BEGIN Records for this task

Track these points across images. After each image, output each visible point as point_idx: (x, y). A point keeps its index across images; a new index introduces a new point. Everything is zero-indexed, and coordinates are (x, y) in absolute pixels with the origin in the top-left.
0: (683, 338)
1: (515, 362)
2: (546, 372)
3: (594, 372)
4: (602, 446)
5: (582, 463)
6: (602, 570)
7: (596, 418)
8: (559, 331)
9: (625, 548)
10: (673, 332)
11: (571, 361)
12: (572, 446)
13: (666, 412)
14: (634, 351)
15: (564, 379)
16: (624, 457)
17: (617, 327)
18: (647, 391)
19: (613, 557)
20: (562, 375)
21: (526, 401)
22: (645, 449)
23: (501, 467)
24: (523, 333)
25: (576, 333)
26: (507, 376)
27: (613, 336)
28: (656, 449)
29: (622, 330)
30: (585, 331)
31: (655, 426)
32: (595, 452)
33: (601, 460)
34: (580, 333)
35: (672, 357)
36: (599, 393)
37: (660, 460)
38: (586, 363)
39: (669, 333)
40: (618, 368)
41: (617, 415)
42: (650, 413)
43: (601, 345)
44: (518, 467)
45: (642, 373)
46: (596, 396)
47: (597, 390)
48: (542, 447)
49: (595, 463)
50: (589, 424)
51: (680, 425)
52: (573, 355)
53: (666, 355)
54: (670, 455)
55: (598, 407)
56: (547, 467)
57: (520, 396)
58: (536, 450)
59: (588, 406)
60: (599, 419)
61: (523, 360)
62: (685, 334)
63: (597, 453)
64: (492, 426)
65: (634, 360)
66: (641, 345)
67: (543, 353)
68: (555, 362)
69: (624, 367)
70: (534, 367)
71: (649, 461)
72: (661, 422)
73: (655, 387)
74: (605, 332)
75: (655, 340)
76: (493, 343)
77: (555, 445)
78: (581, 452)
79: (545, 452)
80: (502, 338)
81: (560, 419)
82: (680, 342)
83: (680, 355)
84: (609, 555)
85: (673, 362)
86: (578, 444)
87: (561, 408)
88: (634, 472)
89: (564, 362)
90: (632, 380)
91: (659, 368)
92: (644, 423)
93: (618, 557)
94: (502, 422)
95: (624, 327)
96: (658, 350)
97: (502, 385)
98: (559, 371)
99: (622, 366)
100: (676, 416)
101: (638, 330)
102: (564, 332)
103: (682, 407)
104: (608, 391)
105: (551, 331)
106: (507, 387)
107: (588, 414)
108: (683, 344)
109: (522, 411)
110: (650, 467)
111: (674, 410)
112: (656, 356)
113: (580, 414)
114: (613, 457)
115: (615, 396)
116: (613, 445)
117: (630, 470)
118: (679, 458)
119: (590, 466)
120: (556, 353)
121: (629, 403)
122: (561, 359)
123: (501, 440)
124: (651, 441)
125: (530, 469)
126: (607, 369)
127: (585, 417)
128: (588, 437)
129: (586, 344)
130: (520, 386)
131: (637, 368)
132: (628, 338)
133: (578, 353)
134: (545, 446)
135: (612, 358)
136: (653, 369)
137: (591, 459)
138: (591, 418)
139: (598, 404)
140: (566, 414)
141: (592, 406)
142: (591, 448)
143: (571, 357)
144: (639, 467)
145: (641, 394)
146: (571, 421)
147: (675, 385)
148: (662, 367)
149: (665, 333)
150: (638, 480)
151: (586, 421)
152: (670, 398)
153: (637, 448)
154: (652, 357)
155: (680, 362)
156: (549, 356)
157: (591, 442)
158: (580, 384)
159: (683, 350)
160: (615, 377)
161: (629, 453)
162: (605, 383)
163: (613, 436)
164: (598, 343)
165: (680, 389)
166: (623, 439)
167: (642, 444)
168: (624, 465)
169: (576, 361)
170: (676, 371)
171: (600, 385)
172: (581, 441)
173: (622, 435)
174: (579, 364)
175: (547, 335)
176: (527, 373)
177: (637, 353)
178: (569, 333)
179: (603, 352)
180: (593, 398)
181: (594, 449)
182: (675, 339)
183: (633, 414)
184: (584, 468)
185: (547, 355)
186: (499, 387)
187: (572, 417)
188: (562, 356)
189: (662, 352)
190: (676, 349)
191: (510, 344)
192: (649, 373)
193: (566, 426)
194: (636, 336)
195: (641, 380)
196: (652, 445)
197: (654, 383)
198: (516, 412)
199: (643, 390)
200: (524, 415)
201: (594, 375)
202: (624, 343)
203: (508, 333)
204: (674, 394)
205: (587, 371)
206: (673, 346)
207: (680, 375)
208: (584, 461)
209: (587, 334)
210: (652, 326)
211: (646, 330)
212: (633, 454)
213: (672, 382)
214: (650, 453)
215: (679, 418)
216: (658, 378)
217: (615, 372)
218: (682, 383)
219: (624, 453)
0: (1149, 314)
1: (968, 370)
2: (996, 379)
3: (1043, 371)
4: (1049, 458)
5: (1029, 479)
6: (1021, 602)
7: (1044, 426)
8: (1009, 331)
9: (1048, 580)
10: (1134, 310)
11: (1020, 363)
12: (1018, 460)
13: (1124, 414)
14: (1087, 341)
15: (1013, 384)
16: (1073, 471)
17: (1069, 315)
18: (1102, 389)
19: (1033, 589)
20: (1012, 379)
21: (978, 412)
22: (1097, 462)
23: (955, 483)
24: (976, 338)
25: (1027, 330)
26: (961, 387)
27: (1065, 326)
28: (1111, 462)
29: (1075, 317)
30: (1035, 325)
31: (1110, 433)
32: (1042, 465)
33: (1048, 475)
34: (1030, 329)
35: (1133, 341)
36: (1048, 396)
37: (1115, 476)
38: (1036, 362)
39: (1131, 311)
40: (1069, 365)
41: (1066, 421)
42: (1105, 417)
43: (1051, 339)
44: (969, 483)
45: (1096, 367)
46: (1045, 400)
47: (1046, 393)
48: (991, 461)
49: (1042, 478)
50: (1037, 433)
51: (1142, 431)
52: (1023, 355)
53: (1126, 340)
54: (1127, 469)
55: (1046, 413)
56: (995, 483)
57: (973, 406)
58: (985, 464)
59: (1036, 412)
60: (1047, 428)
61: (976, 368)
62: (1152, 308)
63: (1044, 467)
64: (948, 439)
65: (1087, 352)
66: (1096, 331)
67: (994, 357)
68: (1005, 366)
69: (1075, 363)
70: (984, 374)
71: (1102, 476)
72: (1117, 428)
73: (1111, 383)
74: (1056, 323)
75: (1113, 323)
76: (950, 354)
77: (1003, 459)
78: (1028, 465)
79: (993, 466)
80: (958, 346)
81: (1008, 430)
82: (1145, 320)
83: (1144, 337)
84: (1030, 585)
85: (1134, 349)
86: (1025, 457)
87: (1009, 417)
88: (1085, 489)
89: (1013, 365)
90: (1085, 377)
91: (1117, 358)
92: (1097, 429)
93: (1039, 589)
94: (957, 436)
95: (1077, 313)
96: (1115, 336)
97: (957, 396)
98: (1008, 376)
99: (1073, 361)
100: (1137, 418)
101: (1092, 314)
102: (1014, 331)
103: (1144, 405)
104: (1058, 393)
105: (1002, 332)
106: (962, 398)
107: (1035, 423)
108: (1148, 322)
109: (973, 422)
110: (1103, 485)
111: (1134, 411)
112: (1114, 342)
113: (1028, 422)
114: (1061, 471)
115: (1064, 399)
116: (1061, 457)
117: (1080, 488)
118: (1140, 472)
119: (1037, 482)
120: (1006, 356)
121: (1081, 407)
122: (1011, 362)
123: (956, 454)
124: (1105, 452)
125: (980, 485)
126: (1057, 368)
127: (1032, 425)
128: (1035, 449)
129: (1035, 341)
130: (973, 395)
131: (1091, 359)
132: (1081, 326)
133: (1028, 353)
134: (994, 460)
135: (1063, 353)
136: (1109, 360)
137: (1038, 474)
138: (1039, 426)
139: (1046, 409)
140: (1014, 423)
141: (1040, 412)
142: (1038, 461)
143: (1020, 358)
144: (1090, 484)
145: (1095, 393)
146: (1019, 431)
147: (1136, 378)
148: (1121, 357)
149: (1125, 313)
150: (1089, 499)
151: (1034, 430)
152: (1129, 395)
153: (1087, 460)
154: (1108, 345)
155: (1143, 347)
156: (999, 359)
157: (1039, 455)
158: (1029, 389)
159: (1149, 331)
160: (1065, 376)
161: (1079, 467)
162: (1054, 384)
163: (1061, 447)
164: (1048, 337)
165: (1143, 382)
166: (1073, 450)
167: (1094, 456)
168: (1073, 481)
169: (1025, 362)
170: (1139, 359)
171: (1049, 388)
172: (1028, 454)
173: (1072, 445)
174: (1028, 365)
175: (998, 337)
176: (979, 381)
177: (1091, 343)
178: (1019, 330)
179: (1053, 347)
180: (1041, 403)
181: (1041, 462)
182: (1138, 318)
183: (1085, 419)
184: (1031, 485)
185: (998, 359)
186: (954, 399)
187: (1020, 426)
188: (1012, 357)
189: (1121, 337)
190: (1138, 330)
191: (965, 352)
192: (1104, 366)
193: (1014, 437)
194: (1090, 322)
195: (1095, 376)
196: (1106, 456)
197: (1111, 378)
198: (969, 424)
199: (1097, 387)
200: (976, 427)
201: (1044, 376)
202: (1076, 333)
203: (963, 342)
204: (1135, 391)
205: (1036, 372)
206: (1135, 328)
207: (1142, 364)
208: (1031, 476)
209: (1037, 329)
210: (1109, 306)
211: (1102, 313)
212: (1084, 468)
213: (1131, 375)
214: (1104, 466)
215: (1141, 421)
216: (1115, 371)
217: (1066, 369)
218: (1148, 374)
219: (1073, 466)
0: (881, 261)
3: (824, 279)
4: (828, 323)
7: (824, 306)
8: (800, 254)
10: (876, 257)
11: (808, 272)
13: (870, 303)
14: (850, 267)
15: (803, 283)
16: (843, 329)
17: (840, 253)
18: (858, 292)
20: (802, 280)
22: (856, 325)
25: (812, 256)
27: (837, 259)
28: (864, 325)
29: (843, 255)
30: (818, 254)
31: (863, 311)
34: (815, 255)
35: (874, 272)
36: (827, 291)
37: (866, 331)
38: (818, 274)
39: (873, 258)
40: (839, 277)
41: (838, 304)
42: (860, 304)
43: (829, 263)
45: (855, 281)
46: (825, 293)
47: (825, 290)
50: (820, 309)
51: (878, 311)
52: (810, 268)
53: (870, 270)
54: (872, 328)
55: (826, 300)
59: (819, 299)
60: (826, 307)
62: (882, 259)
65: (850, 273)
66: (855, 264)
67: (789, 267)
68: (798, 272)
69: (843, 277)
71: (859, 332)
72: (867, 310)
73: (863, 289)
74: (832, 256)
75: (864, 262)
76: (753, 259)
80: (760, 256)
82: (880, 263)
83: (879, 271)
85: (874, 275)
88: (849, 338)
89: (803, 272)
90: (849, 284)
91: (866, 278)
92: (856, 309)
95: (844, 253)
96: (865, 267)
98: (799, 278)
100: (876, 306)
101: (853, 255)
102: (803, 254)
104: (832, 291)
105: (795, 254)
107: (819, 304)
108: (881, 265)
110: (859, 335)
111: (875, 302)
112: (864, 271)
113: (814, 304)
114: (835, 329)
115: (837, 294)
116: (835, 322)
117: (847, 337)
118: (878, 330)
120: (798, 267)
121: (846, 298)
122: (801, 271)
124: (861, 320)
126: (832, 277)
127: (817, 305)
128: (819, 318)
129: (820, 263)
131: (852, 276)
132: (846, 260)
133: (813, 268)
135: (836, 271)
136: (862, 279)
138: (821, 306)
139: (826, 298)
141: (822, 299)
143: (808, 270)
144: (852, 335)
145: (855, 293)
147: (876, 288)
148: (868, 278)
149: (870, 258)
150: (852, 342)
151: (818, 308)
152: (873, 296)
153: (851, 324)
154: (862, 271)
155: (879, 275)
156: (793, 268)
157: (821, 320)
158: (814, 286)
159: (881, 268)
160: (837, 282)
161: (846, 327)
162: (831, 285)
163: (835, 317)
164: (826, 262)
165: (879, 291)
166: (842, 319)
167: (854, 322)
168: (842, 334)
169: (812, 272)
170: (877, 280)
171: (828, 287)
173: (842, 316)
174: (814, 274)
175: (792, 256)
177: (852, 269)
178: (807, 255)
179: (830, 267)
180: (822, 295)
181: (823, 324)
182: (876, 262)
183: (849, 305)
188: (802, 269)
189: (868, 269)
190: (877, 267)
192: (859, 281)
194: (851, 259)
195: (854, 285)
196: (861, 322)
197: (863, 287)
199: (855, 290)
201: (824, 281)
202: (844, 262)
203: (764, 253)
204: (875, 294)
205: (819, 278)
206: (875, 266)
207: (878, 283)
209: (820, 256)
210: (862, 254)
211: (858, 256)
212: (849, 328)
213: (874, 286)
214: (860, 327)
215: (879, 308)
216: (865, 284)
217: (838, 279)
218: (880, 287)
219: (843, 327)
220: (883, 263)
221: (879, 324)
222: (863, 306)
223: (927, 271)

END Records for this task

[Work instruction] Would you copy out exactly the lines above that start at the one containing "87: (561, 408)" and end at the one containing "108: (683, 344)", inclusive?

[Exercise response]
87: (561, 408)
88: (634, 472)
89: (564, 362)
90: (632, 380)
91: (659, 368)
92: (644, 423)
93: (618, 557)
94: (502, 422)
95: (624, 327)
96: (658, 350)
97: (502, 385)
98: (559, 371)
99: (622, 366)
100: (676, 416)
101: (638, 330)
102: (564, 332)
103: (682, 407)
104: (608, 391)
105: (551, 331)
106: (507, 387)
107: (588, 414)
108: (683, 344)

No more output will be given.